Because she is unfamiliar with the city, Ms. Acevedo said she made a point of traveling with fellow male sailors for safety. New Yorkers, she said, sometimes mistook her for one of the men.

“From the front, people don’t really see your hair, so they’ll say, ‘Thank you guys for your service,’” Ms. Acevedo said. “And then you turn around and they’re like, ‘Oh, O.K.!”

While Manhattan has seen its share of antiwar protests, several female sailors said they were surprised to have received salutes from passers-by. (One female Marine, however, said a woman in Times Square gave her the middle finger.)

Around 4:30 p.m., at West 46th Street and Seventh Avenue, clusters of sailors mingled near the statue of George M. Cohan, the Broadway luminary whose life inspired the film “Yankee Doodle Dandy.” They found themselves becoming tourist-bait, like the people who dress up as Minnie Mouse or Elmo for tips.

“Everyone wants to take pictures with us,” said Anna Rodriguez, 21, a crew member of the U.S.S. Bataan, an amphibious assault ship. “They say, ‘Thank you for your service.’ Little kids smile really big.”

Ms. Rodriguez, who is from Waco, Texas, said she was proud to patrol the city in her summer whites, which look smarter than ever, she said, with the modernized navy-blue piping on the jumper flap collar and sleeves.

Even so, the New York grime poses a challenge. “It’s going to get dirty,” she said. “But our ship is offering free dry cleaning at night. Drop it off at 2 a.m., pick it up at eight in the morning.”

Brianna Crigger, 20, a U.S.S. Bataan shipmate from West Jefferson, Ohio, was enjoying a break from her job refueling fighter jets. For one thing, the uniform “is just cool,” she said. “This is going to sound conceited, but I just like the way I look in it.”

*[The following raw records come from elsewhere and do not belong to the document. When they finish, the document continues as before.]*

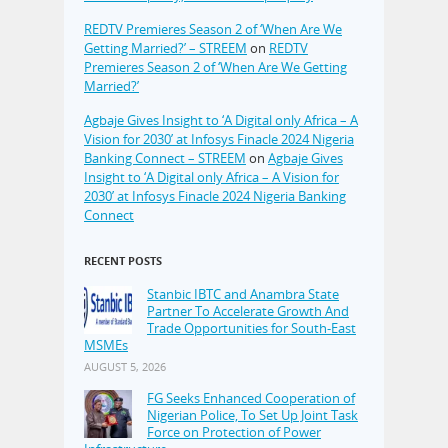
REDTV Premieres Season 2 of ‘When Are We
Getting Married?’ – STREEM
on
REDTV
Premieres Season 2 of ‘When Are We Getting
Married?’
Agbaje Gives Insight to ‘A Digital only Africa – A
Vision for 2030’ at Infosys Finacle 2024 Nigeria
Banking Connect – STREEM
on
Agbaje Gives
Insight to ‘A Digital only Africa – A Vision for
2030’ at Infosys Finacle 2024 Nigeria Banking
Connect
RECENT POSTS
Stanbic IBTC and Anambra State
Partner To Accelerate Growth And
Trade Opportunities for South-East
MSMEs
AUGUST 5, 2026
FG Seeks Enhanced Cooperation of
Nigerian Police, To Set Up Joint Task
Force on Protection of Power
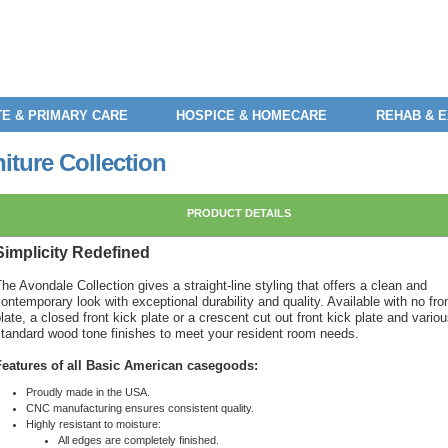
E & PRIMARY CARE
HOSPICE & HOMECARE
REHAB & 
ture Collection
PRODUCT DETAILS
Simplicity Redefined
he Avondale Collection gives a straight-line styling that offers a clean and
ontemporary look with exceptional durability and quality. Available with no fro
late, a closed front kick plate or a crescent cut out front kick plate and vario
standard wood tone finishes to meet your resident room needs.
Features of all Basic American casegoods:
Proudly made in the USA.
CNC manufacturing ensures consistent quality.
Highly resistant to moisture:
All edges are completely finished.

And more than that, she was proud of the message behind the uniform.

“It’s a uniform you put on to show that you’re doing this for your country, you’re doing this for the people who died for your country, you’re doing this for the people back home,” Ms. Crigger said. “It just shows that you’re more than what you think you are.”

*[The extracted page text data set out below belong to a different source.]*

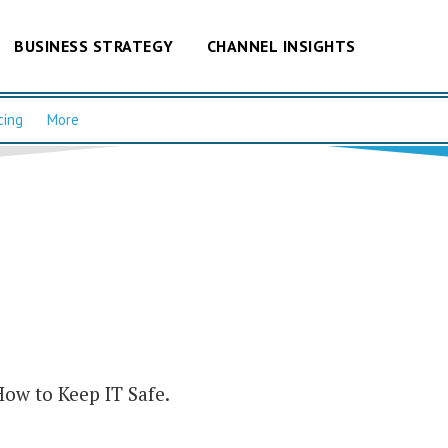
BUSINESS STRATEGY
CHANNEL INSIGHTS
cing
More
How to Keep IT Safe.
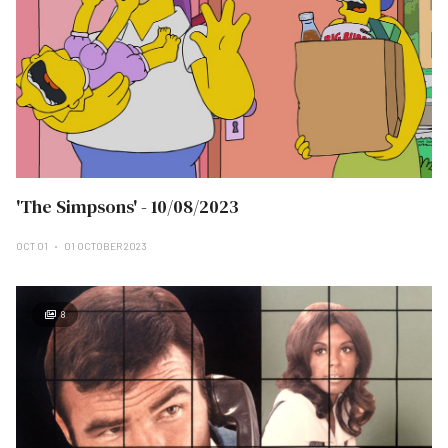
'The Simpsons' - 10/08/2023
OCT 01
01 OCTOBER 2023
8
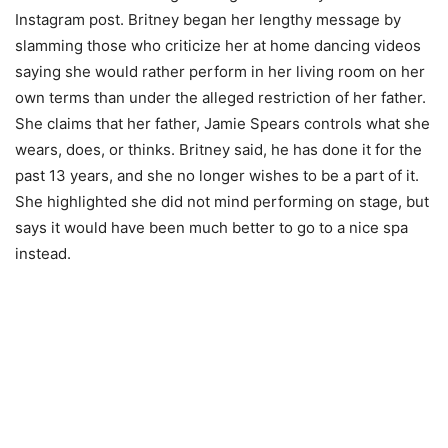
Instagram post. Britney began her lengthy message by
slamming those who criticize her at home dancing videos
saying she would rather perform in her living room on her
own terms than under the alleged restriction of her father.
She claims that her father, Jamie Spears controls what she
wears, does, or thinks. Britney said, he has done it for the
past 13 years, and she no longer wishes to be a part of it.
She highlighted she did not mind performing on stage, but
says it would have been much better to go to a nice spa
instead.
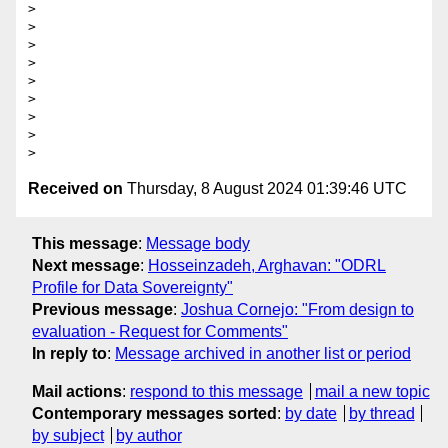
>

As for shore-leave high jinks — the crowded bars, the flashy nightclubs — Ms. Crigger had more modest plans for her time in New York.

“I want to go see the Trump Tower and the Statue of Liberty because I know my mom would want a picture,” Ms. Crigger said. “But I’m not of age, so I’m not going out. I usually just go back to the gym on the ship, shower and go to bed.”